An epidemiologist didn’t hold back in his assessment of the U.S. response to Coronavirus on Wednesday. Yale’s Gregg Gonsalves said the approach came close to genocide.
Gonsalves sent a series of tweets slamming the U.S. government’s handling of the Covid-19 pandemic. He’s not the first person to use the word “genocide” in his criticism.
“How many people will die this summer, before Election Day?” Gonsalves asked.
“What proportion of the deaths will be among African-Americans, Latinos, other people of color? This is getting awfully close to genocide by default. What else do you call mass death by public policy?”
How many people will die this summer, before Election Day? What proportion of the deaths will be among African-Americans, Latinos, other people of color? This is getting awfully close to genocide by default. What else do you call mass death by public policy? #COVID19 #coronavirus
— Gregg Gonsalves (@gregggonsalves) May 6, 2020
Gonsalves continued with a short Twitter thread highlighting what he called the federal government’s negligence in the face of a global pandemic. He did not refer to President Donald Trump by name.

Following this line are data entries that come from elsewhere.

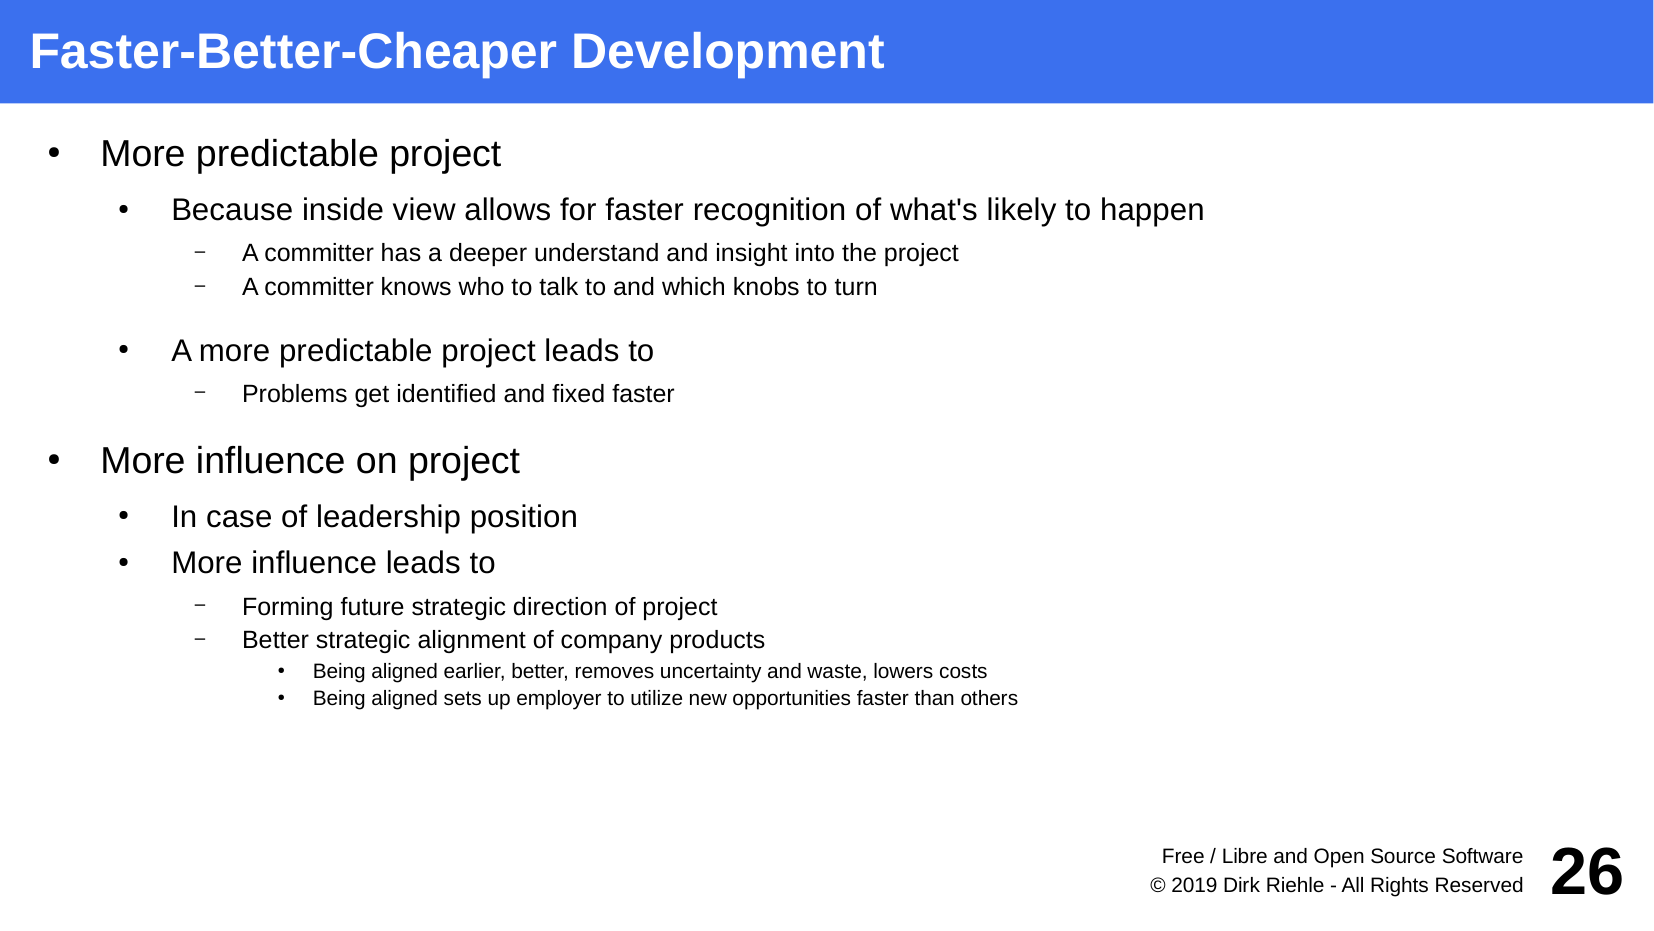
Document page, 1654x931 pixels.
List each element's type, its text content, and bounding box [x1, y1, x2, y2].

title Faster-Better-Cheaper Development [0, 0, 1654, 104]
list More predictable project Because inside view allows for faster recognition of what's likely to happen A committer has a deeper understand and insight into the project A committer knows who to talk to and which knobs to turn A more predictable project leads to Problems get identified and fixed faster More influence on project In case of leadership position More influence leads to Forming future strategic direction of project Better strategic alignment of company products Being aligned earlier, better, removes uncertainty and waste, lowers costs Being aligned sets up employer to utilize new opportunities faster than others [29, 132, 1625, 813]
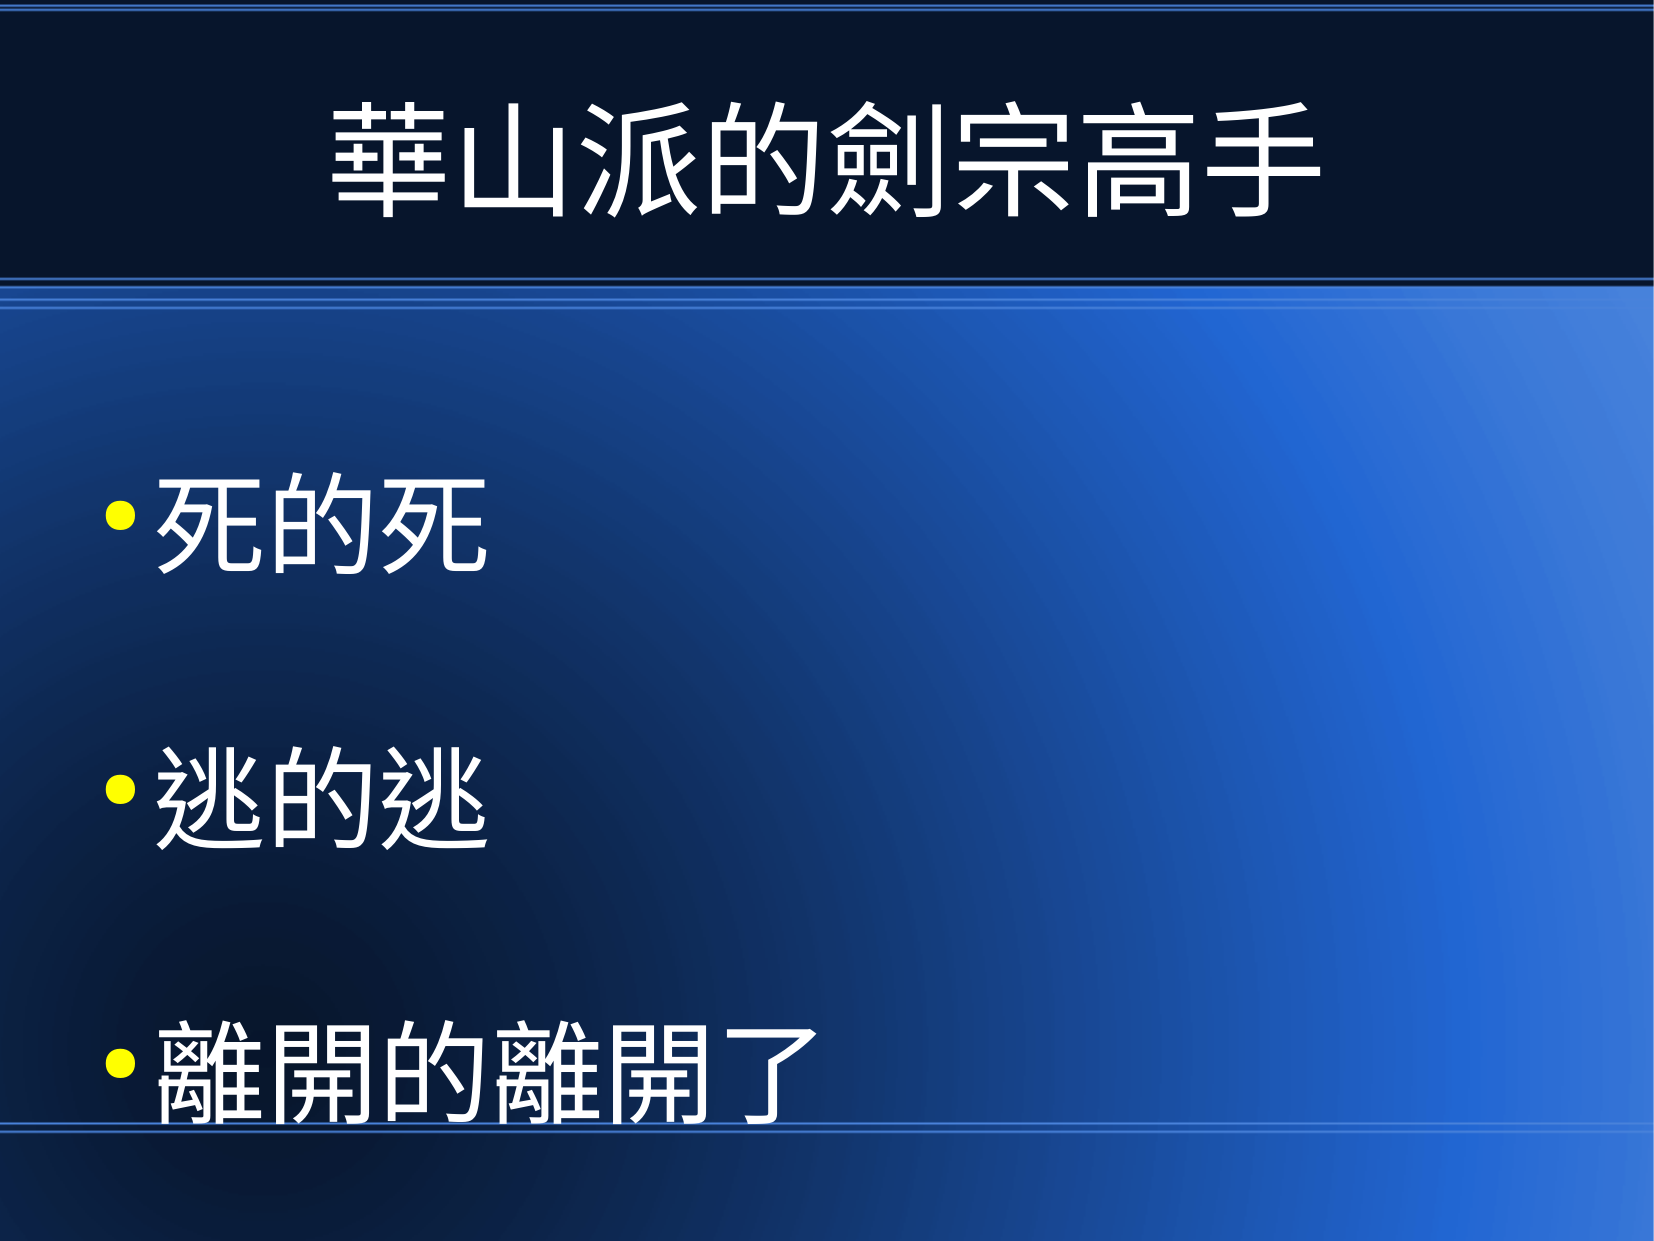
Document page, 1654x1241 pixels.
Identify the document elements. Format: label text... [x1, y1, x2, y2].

list 死的死 逃的逃 離開的離開了 [82, 355, 1571, 1241]
picture [0, 0, 1654, 1241]
title 華山派的劍宗高手 [82, 49, 1571, 257]
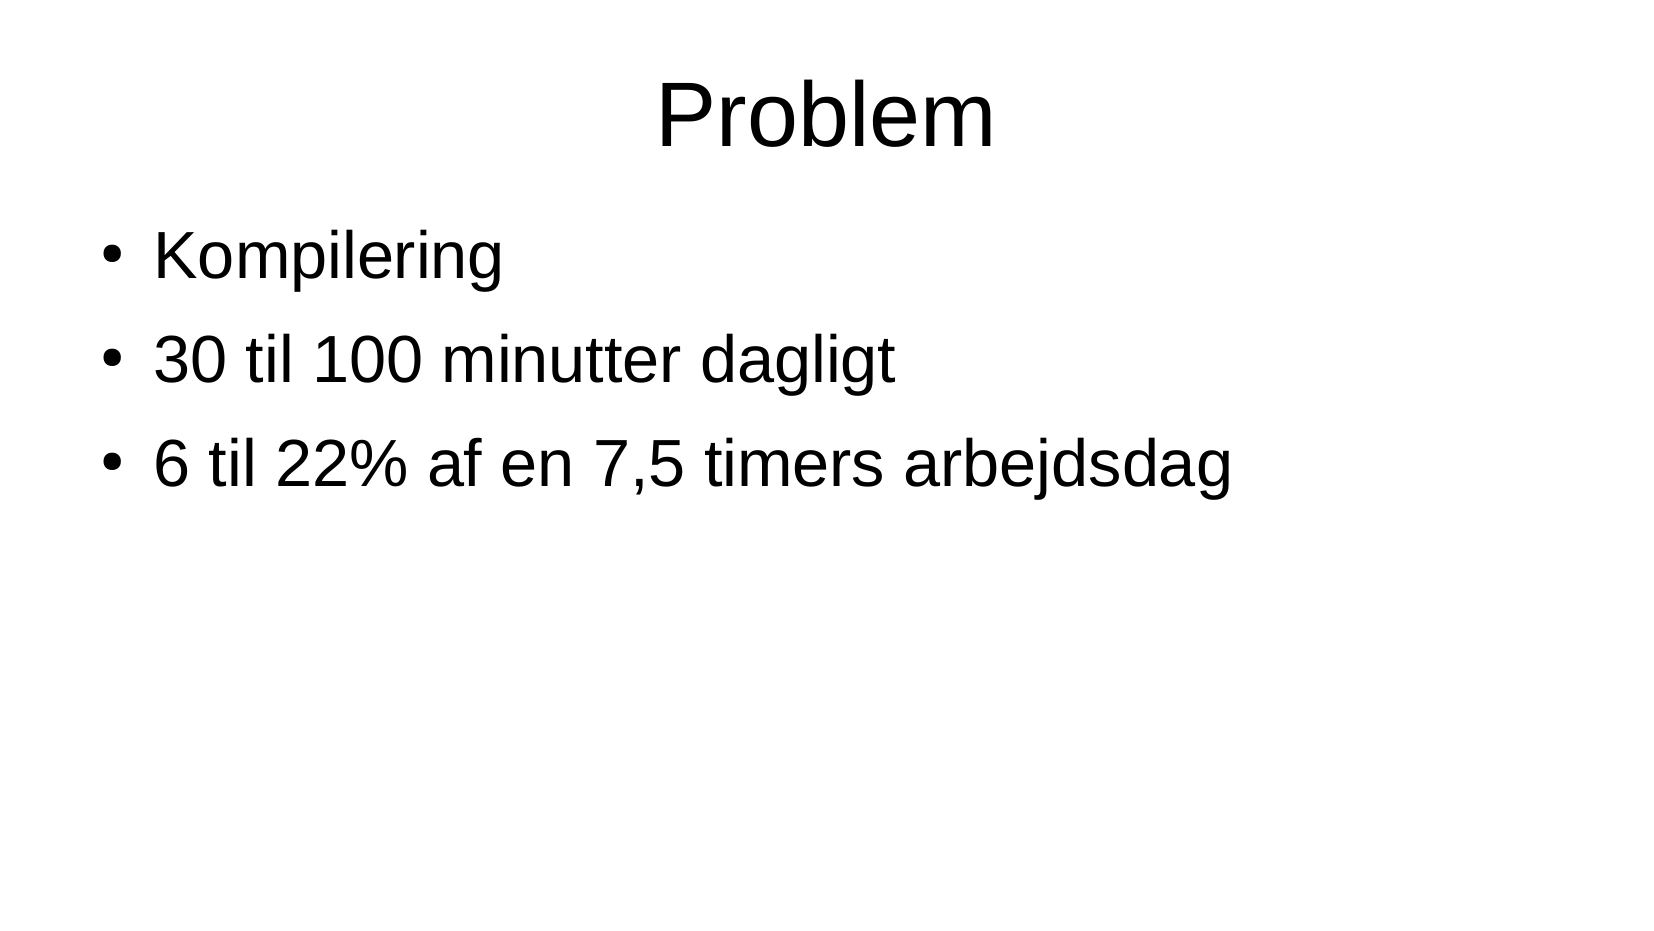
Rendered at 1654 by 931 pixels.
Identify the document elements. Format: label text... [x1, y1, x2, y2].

title Problem [82, 37, 1571, 193]
list Kompilering 30 til 100 minutter dagligt 6 til 22% af en 7,5 timers arbejdsdag [82, 217, 1571, 758]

“So, what does it mean to let thousands die by negligence, omission, failure to act, in a legal sense under international law?” Gonsalves asked.
“And I am being serious here: what is happening in the US is purposeful, considered negligence, omission, failure to act by our leaders.”
“Can they be held responsible under international law?”
Gonsalves then reacted to an article by New York University’s Jay Rosen and repeated his charges of negligence.
“We don’t need to ask how horrible tragedies unfolded in history, we see it now. Good people go about their days, grouse a little about the state of the world, then move on,” he said.
“This is a culture, a country that has lost its moral compass.”